Kevin De Bruyne could have been playing for Bayern Munich in their 5-0 hammering of Freiburg in the Bundesliga on Saturday, if only they had been willing to match Wolfsburg’s valuation of him in the summer of 2015.
De Bruyne’s heart was beating for the move, his agent Patrick De Koster told SportFootMagazine last year, but Bayern would not budge their bid beyond €50 million.
In stepped Manchester City and the rest is history.
It would take a long time to list all the ways in which De Bruyne was effective for City in their ludicrously one-sided 7-2 demolition of Stoke City last weekend.
If you’ve only got time for the Cliff Notes then satisfy yourself with the following three through balls.
One, the return pass to Leroy Sane, who set up Raheem Sterling for City’s second goal in the first half.
An ankle-breaker of a pass for those Stoke players on the field expecting the shot; a neck-breaker of a pass for those of us in attendance who only spotted it after it was executed.
Two, the assist for Gabriel Jesus’s second goal. Let’s credit the movement of the striker first but the timing and execution of De Bruyne’s pass were geometrically perfect. He has a gift of playing decisive passes with the opposition on the back foot. It buys an enormous amount of time for the recipient.
Three, his pass for Sane’s goal some seven minutes later, just before his substitution. Maybe he was tired because he probably could have carried the ball further.
But the path of the pass was measured to the millimetre. It ate up the grass and turned midfield possession to a goal in the blink of an eye.

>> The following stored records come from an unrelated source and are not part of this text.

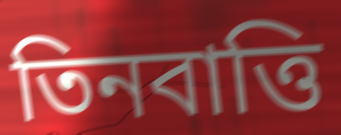
তিনবাত্তি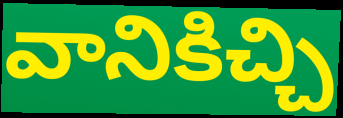
వానికిచ్చిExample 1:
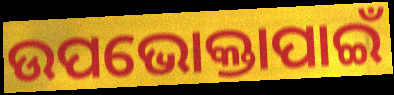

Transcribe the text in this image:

ଉପଭୋକ୍ତାପାଇଁ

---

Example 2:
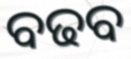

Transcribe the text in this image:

ବଢବ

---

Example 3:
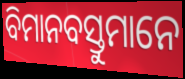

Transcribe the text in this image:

ବିମାନବସ୍ତୁମାନେ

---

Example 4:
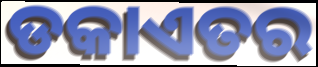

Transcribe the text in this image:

ଡକାଏତର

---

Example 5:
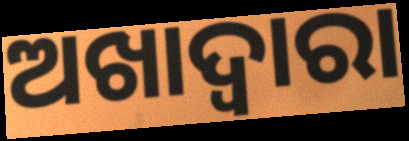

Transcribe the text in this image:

ଅଖାଦ୍ୱାରାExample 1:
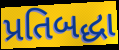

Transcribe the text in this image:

પ્રતિબદ્ધા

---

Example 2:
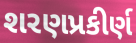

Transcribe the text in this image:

શરણપ્રકીર્ણ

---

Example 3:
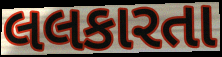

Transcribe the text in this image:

લલકારતા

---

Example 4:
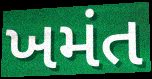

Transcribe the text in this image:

ખમંત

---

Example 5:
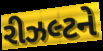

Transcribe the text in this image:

રીઝલ્ટનેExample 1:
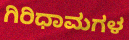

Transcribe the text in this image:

ಗಿರಿಧಾಮಗಳ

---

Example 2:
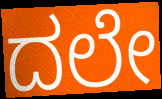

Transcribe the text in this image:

ದಲೇ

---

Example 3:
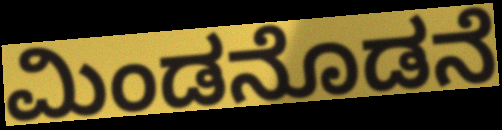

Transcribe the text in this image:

ಮಿಂಡನೊಡನೆ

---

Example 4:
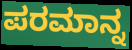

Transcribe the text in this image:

ಪರಮಾನ್ನ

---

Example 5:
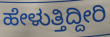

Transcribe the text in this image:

ಹೇಳುತ್ತಿದ್ದೀರಿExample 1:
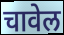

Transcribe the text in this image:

चावेल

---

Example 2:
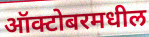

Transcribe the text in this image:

ऑक्टोबरमधील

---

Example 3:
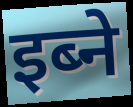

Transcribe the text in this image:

इब्ने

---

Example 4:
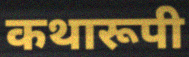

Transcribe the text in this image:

कथारूपी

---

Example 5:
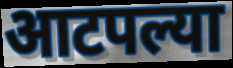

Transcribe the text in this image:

आटपल्या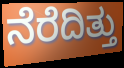
ನೆರೆದಿತ್ತು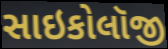
સાઇકોલૉજી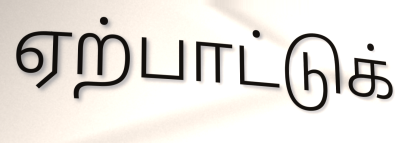
ஏற்பாட்டுக்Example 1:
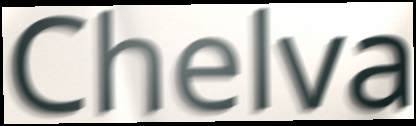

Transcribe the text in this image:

Chelva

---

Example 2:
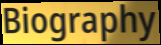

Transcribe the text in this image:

Biography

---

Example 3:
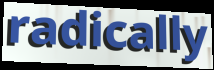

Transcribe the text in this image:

radically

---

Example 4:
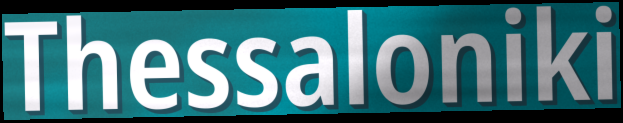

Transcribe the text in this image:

Thessaloniki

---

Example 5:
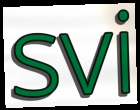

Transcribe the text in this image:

svi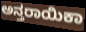
ಅನ್ತರಾಯಿಕಾ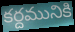
కర్దమునికిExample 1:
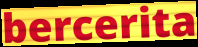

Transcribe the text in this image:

bercerita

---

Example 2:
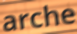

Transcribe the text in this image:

arche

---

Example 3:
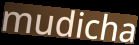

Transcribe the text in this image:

mudicha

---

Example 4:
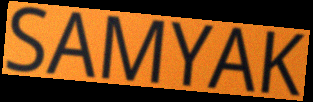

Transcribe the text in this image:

SAMYAK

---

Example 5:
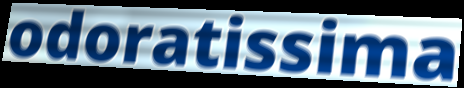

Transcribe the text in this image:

odoratissima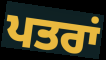
ਪਤਰਾਂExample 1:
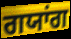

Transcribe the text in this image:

ਗਯਾਂਗ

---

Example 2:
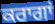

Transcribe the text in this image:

ਕਰਾਗਾਂ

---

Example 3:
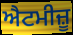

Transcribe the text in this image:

ਐਟਮੀਜ਼ੂ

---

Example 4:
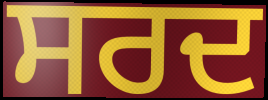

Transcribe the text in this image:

ਸਰਦ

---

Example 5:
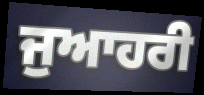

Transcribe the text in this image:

ਜੁਆਹਰੀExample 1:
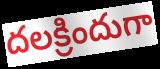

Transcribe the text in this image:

దలక్రిందుగా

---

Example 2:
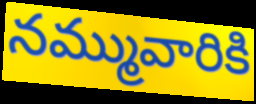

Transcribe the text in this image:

నమ్మువారికి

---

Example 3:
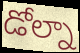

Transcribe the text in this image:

డోల్నా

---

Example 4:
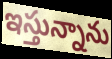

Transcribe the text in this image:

ఇస్తున్నాను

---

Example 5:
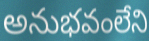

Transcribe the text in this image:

అనుభవంలేని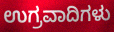
ಉಗ್ರವಾದಿಗಳು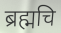
ब्रह्मचि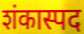
शंकास्पद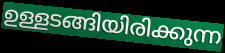
ഉള്ളടങ്ങിയിരിക്കുന്ന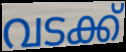
വടക്ക്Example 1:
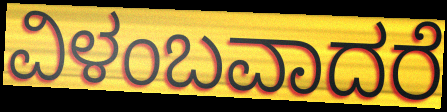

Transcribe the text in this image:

ವಿಳಂಬವಾದರೆ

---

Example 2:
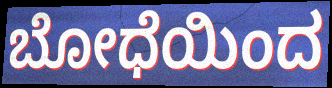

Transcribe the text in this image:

ಬೋಧೆಯಿಂದ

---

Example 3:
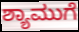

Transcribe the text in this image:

ಶ್ಯಾಮುಗೆ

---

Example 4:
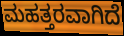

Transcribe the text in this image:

ಮಹತ್ತರವಾಗಿದೆ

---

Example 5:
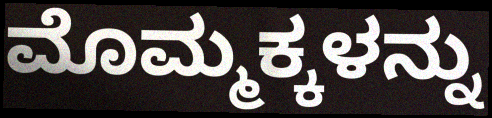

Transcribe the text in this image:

ಮೊಮ್ಮಕ್ಕಳನ್ನುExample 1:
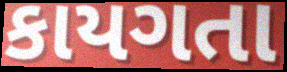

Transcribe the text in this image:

કાયગતા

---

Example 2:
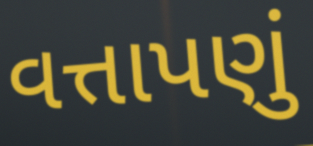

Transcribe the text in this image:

વત્તાપણું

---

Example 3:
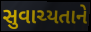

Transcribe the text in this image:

સુવાચ્યતાને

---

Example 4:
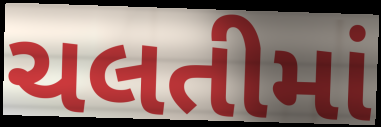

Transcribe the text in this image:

ચલતીમાં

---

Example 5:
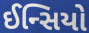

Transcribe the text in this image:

ઈન્સિયોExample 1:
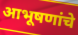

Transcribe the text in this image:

आभूषणांचे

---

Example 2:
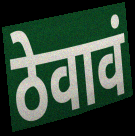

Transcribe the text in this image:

ठेवावं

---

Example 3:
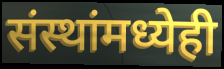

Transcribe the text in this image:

संस्थांमध्येही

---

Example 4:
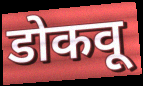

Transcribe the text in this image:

डोकवू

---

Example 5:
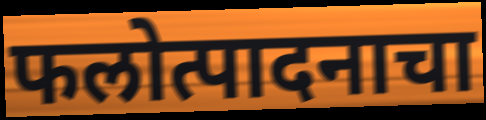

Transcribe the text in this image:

Guardiola hates to elevate one player above others - in his public analysis at least – but even he had a smile on his face when describing that pass afterwards. There was no hiding his delight.
Pep could have been coaching him at the Allianz Arena but – like with Thiago – he would have had to wave De Bruyne goodbye when leaving for City.
The Thiago signing Bayern could satisfy; his Barcelona buyout clause had dropped tantalisingly low and in they swooped. But without a significant discount there would be no De Bruyne to follow.
Lucky for City and – ultimately – lucky for Pep that Bayern CEO Karl-Heinz Rummenigge and the now reappointed president Uli Hoeness are so stuck in their ways.
Bayern are a super club trying to keep up with the Joneses but are cutting corners.
They cut one in failing to get De Bruyne; they had cut another a year earlier in failing to meet the contract demands of Toni Kroos.
They are failing even in the eyes of even their star centre forward Robert Lewandowski – who spent the early part of the season pleading for more signings to keep pace with Paris Saint-Germain and the big teams in the Premier League. A signing like De Bruyne.
He knew what Bayern had wasn’t enough, not with the army Pep was assembling at the Etihad, and certainly not with the Globetrotters PSG were putting together in their strikeline.
PSG then demonstrated just how badly dilapidated Bayern had allowed themselves to become by walloping them 4-0.
There may well have been issues with the coaching methods of Carlo Ancelotti but one man alone shouldn’t be carrying the can for their overall recent negligence.
And so it was to Jupp Heynckes that Rummenigge and Hoeness turned… again.
At 72, Jupp is the third-oldest man to ever take charge of a Bundesliga team. His side racked up five against Freiburg – their 15th home win against that opposition in a row – but it’s hard to escape the sensation that Bayern have taken backward step with his appointment. It would be like Manchester United spelling out progress with Sir Alex Ferguson back in charge.
City are the team of the future now and they are taking giant leaps every week under Guardiola.
Bayern instead opted to press the reset button when he left; turning to Ancelotti - the yang to Pep’s yin - but now they are right back where they started.
Heynckes couldn’t have picked any more of his 2013 team on Saturday for his comeback if he tried. He had Jerome Boateng, David Alaba, Javi Martinez, Arjen Robben and Thomas Muller in the starting line-up.
Manuel Neuer and Franck Ribery were injured but we can assume they might have been there otherwise. The rest are cleared out or in Philipp Lahm's case retired.
And 2013 is for now is where Bayern appear to want to be. But the treble was half a lifetime ago in football terms and they haven’t got a hope of winning the Champions League up against teams the calibre of not only Real Madrid, Barcelona and Paris Saint-Germain this season but City themselves.
They decided to abort their season by appointing a caretaker in September. Rummenigge and Hoeness are again leaning on their old-boys network which has bailed them out of some ordinary decision making in the past.
Heynckes is yesterday’s man. Instead of having a genuine successor to Guardiola – to stand on the shoulders of that giant – and a player like De Bruyne they are desperately trying to rekindle the fire that burned bright in 2013.
But Bayern are rubbing sticks together compared to what Pep is doing.